The Role of Sponsors and Godparents

 I had I question posed: 

I’m in OCIA right now and was assigned a sponsor. I guess I don’t understand the purpose of the sponsor. Is this a requirement and a normal part of OCIA?

(Author's note for Non-Catholics: OCIA used to be called RCIA. It stands for the Order of
Christian Initiation of Adults. It got rebranded and retooled a few years back . It is the process in which adults are brought into the Catholic Church. Usually it follows the pattern of an adult catechism class for a school year, with the goal of bringing in someone to join the Church at Easter through baptism or reception. Exceptions can be made, and local churches have quite a bit of discretion in altering the process to fit the needs of the would-be convert. )  

 My response to the question:  

Think of the role of sponsor or godparent as a form of lay apostolic succession. We often think of this as only for clergy and bishops being ordained by people who were ordained by clergy who were ordained by clergy going back all the way to the apostles. In a way, the sponsor or godparent, while in a lay capacity, functions in sort of the same way. Someone from shepherded into the Faith as they were shepherded into the Faith by someone before them and so on back to the earliest Christians who where themselves brought into the Faith by the original apostles.
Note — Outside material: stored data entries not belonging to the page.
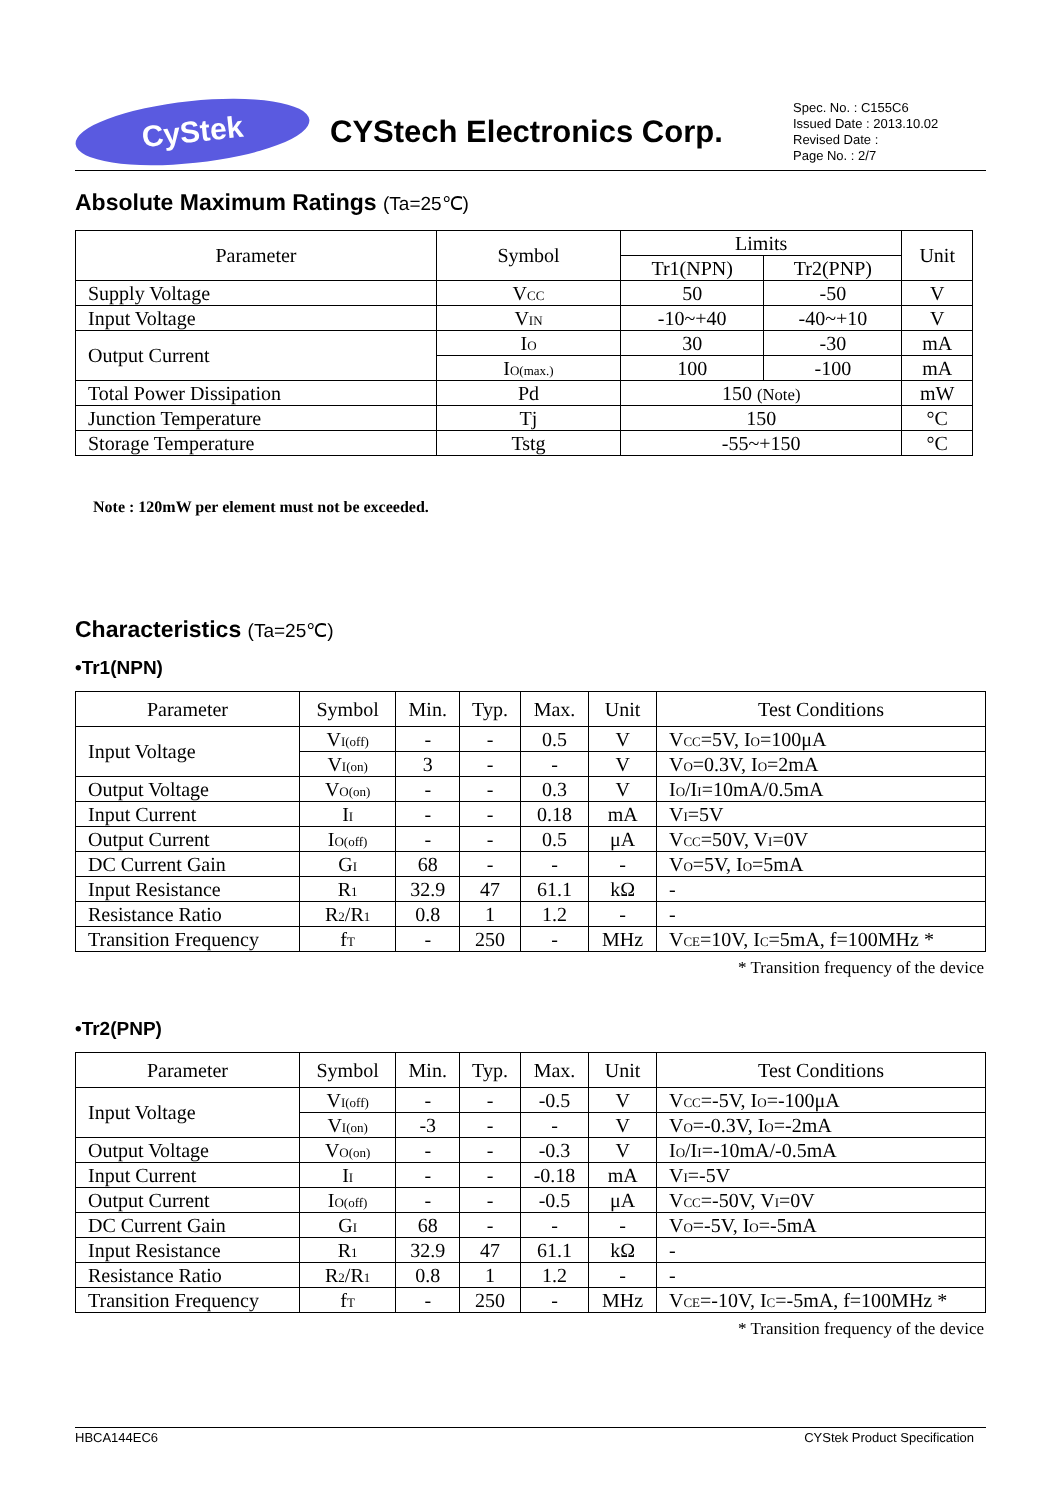CyStek
CYStech Electronics Corp.
Spec. No. : C155C6
Issued Date : 2013.10.02
Revised Date :
Page No. : 2/7
Absolute Maximum Ratings (Ta=25℃)
| Parameter | Symbol | Limits | | Unit |
| --- | --- | --- | --- | --- |
| | | Tr1(NPN) | Tr2(PNP) | |
| Supply Voltage | V<sub>CC</sub> | 50 | -50 | V |
| Input Voltage | V<sub>IN</sub> | -10~+40 | -40~+10 | V |
| Output Current | I<sub>O</sub> | 30 | -30 | mA |
| | I<sub>O(max.)</sub> | 100 | -100 | mA |
| Total Power Dissipation | Pd | 150 (Note) | | mW |
| Junction Temperature | Tj | 150 | | °C |
| Storage Temperature | Tstg | -55~+150 | | °C |
Note : 120mW per element must not be exceeded.
Characteristics (Ta=25℃)
•Tr1(NPN)
| Parameter | Symbol | Min. | Typ. | Max. | Unit | Test Conditions |
| --- | --- | --- | --- | --- | --- | --- |
| Input Voltage | V<sub>I(off)</sub> | - | - | 0.5 | V | V<sub>CC</sub>=5V, I<sub>O</sub>=100μA |
| | V<sub>I(on)</sub> | 3 | - | - | V | V<sub>O</sub>=0.3V, I<sub>O</sub>=2mA |
| Output Voltage | V<sub>O(on)</sub> | - | - | 0.3 | V | I<sub>O</sub>/I<sub>I</sub>=10mA/0.5mA |
| Input Current | I<sub>I</sub> | - | - | 0.18 | mA | V<sub>I</sub>=5V |
| Output Current | I<sub>O(off)</sub> | - | - | 0.5 | μA | V<sub>CC</sub>=50V, V<sub>I</sub>=0V |
| DC Current Gain | G<sub>I</sub> | 68 | - | - | - | V<sub>O</sub>=5V, I<sub>O</sub>=5mA |
| Input Resistance | R<sub>1</sub> | 32.9 | 47 | 61.1 | kΩ | - |
| Resistance Ratio | R<sub>2</sub>/R<sub>1</sub> | 0.8 | 1 | 1.2 | - | - |
| Transition Frequency | f<sub>T</sub> | - | 250 | - | MHz | V<sub>CE</sub>=10V, I<sub>C</sub>=5mA, f=100MHz * |
* Transition frequency of the device
•Tr2(PNP)
| Parameter | Symbol | Min. | Typ. | Max. | Unit | Test Conditions |
| --- | --- | --- | --- | --- | --- | --- |
| Input Voltage | V<sub>I(off)</sub> | - | - | -0.5 | V | V<sub>CC</sub>=-5V, I<sub>O</sub>=-100μA |
| | V<sub>I(on)</sub> | -3 | - | - | V | V<sub>O</sub>=-0.3V, I<sub>O</sub>=-2mA |
| Output Voltage | V<sub>O(on)</sub> | - | - | -0.3 | V | I<sub>O</sub>/I<sub>I</sub>=-10mA/-0.5mA |
| Input Current | I<sub>I</sub> | - | - | -0.18 | mA | V<sub>I</sub>=-5V |
| Output Current | I<sub>O(off)</sub> | - | - | -0.5 | μA | V<sub>CC</sub>=-50V, V<sub>I</sub>=0V |
| DC Current Gain | G<sub>I</sub> | 68 | - | - | - | V<sub>O</sub>=-5V, I<sub>O</sub>=-5mA |
| Input Resistance | R<sub>1</sub> | 32.9 | 47 | 61.1 | kΩ | - |
| Resistance Ratio | R<sub>2</sub>/R<sub>1</sub> | 0.8 | 1 | 1.2 | - | - |
| Transition Frequency | f<sub>T</sub> | - | 250 | - | MHz | V<sub>CE</sub>=-10V, I<sub>C</sub>=-5mA, f=100MHz * |
* Transition frequency of the device
HBCA144EC6 CYStek Product Specification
Now this is not the actual Sacramental bringing into the Faith as with the baptism or confirmation, but the concept is the same...an unbroken chain going back to the early Church. These sponsors are there to help guide you and pray for you. Not just in the OCIA process but for the rest of your life. The role of sponsor or godparent is not supposed to end once you get received into the Church. They are supposed to help support you for the rest of your Christian life. If at some future point you are down in your faith or having issues, they are supposed to be there to help you in those times as well. Again, this goes back to Apostolic times when the first community of saints were helping one another and living in common like in the Book of Acts. 
 
In modern times, the role has sadly become ceremonial and a one-and-done role once the person is received. But this was not always the case. In Medieval Europe when most people were baptized as infants and the role was strictly as a godparent and not an adult sponsor, the godparent was the one that physically named the child-not the biological parent. Because there is power in the name. So, you chose your godparent wisely-they literally named your child and in some cases would help fund the child's later Christian education or vocation.
 
So, the role is not one to take lightly. It's grounded in the Apostles and the Early Church itself.